Natalie Owings

My time at La Tarte Tropézienne was a reality check on my ambition and my degree. I’m not saying I didn’t enjoy my time there, in fact, it was an amazing experience. Unlike a typically discussed experience, my internship was a path towards self-discovery.

To start, I was beyond excited to begin this summer work adventure. It was a perfect combination of two interests and degrees: French and marketing. Before an official introductory meeting with my boss, I had already brainstormed a social media facelift and marketing strategy. I wanted to apply my ideas immediately.

For the first month and a half, my work was praised and my eagerness to impress grew. I accepted multiple projects even though I didn’t have the time for them. Unfortunately, a health issue combined with work overload halted my progress. Compared to the beginning of my internship, my performance lacked the usual flare. At the time, I didn’t understand what was happening, but I had reached my limits.

I realized my desire to constantly impress caused burnout. I wasn’t meeting personal expectations, so I continued to stress myself. Initially, I loved my internship, but I soon began to fear it. I despised the reality I soon discovered; I didn’t want to do social media for a living. I would like to say I’m knowledgeable in the subject, but I do not have a passion for it. This new reality scared me because I thought I would have to change my major. I love doing creative projects, but that doesn’t mean social media is the only route in creative marketing. I have other options and my skills can be applied elsewhere.

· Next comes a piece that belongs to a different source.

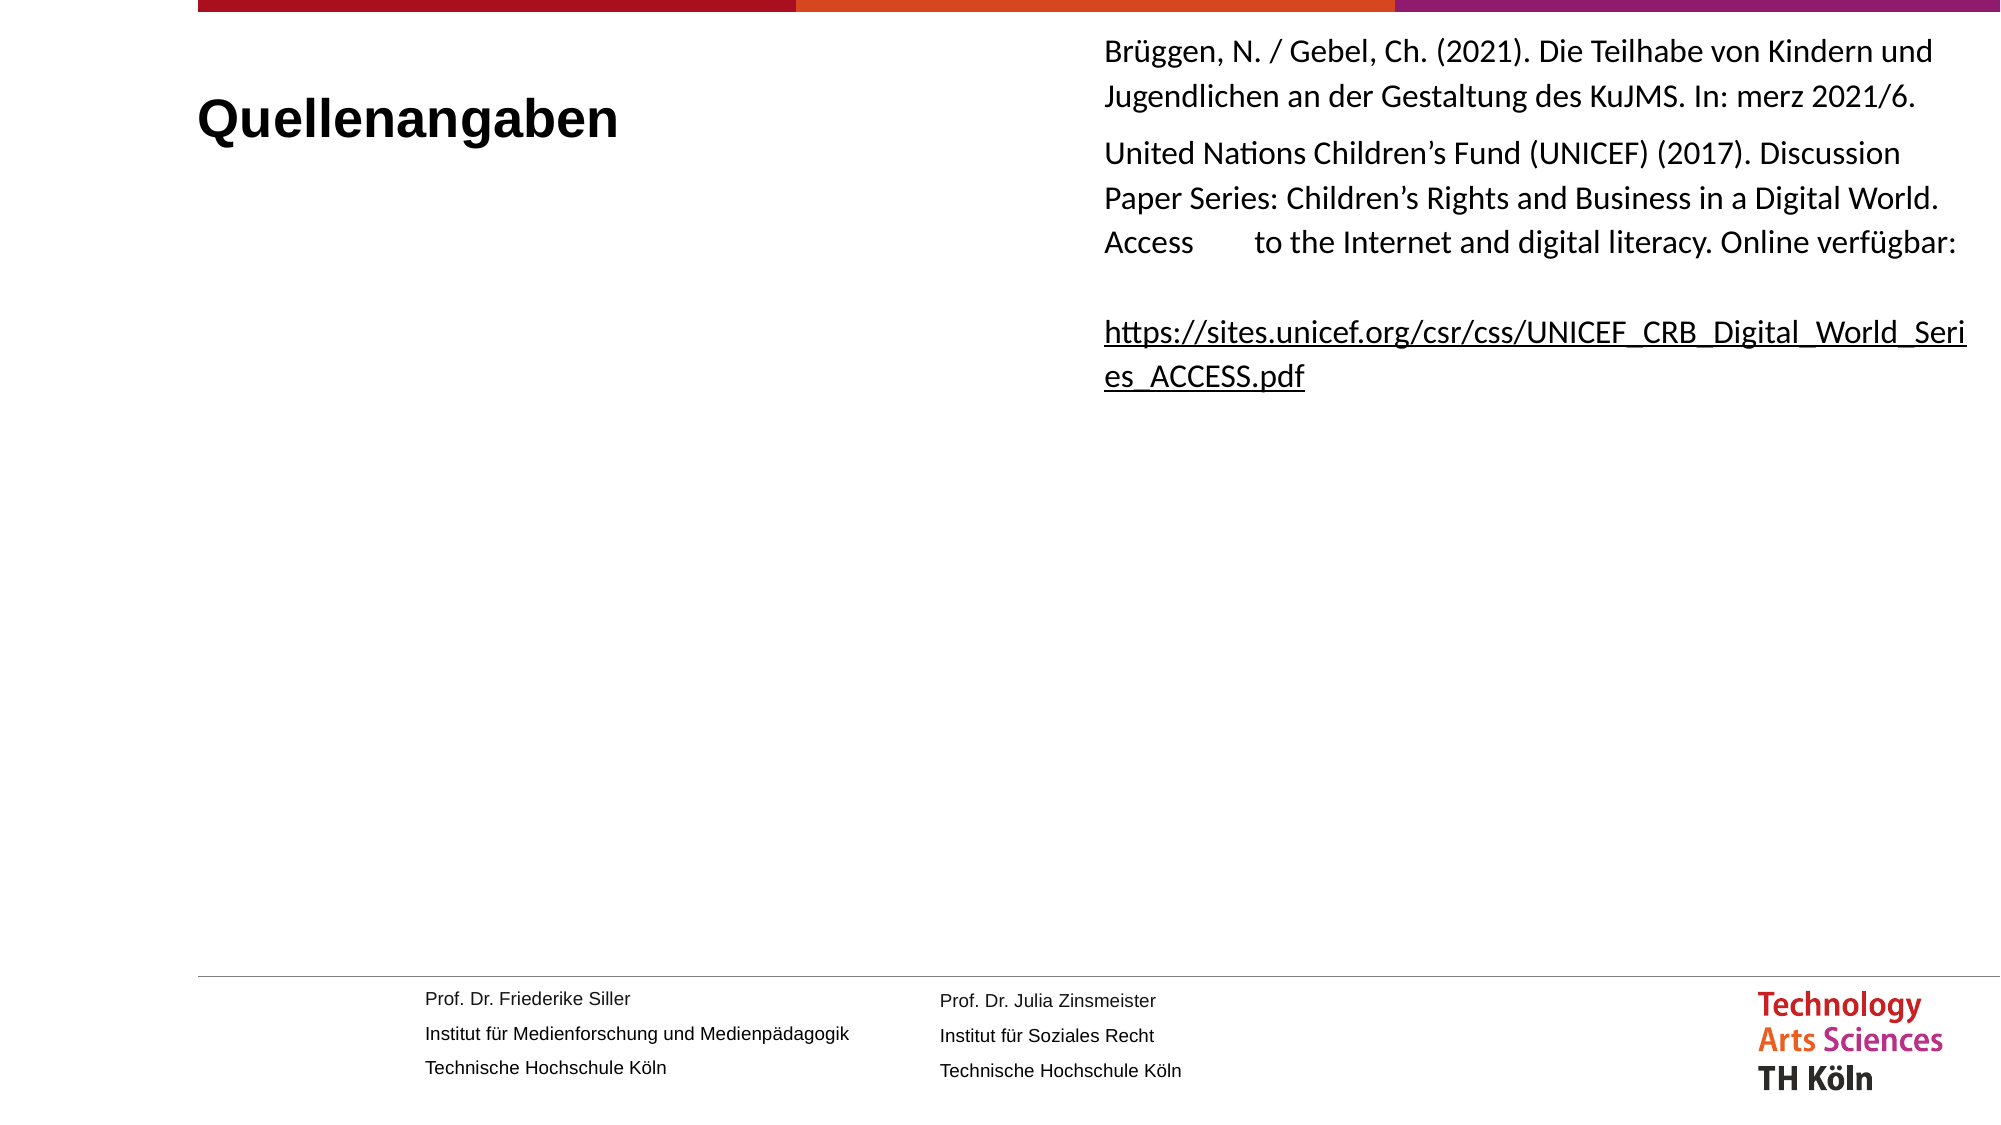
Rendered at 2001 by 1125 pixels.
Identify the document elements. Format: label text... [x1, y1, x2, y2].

list Brüggen, N. / Gebel, Ch. (2021). Die Teilhabe von Kindern und Jugendlichen an der Gestaltung des KuJMS. In: merz 2021/6. United Nations Children’s Fund (UNICEF) (2017). Discussion Paper Series: Children’s Rights and Business in a Digital World. Access to the Internet and digital literacy. Online verfügbar: https://sites.unicef.org/csr/css/UNICEF_CRB_Digital_World_Series_ACCESS.pdf [197, 253, 1970, 446]
title Quellenangaben [197, 85, 1970, 234]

I thought this internship would solidify my career choice, but I’m just entering the work world. Internships are trial runs. I’m young, and I have time to make mistakes and discoveries about myself. The road from an internship to one’s first job is never straight. The path has twists and turns, ups and downs, and tunnels where a sense of direction is unclear. I ingrained in my mind the idea that everyone has their life and career figured out at twenty-one. That’s not true. I wanted that easy path, but I honestly needed this journey to recognize what I truly want. La Tarte Tropézienne provided this introspection, and I’m incredibly thankful for the work opportunity and my newfound knowledge.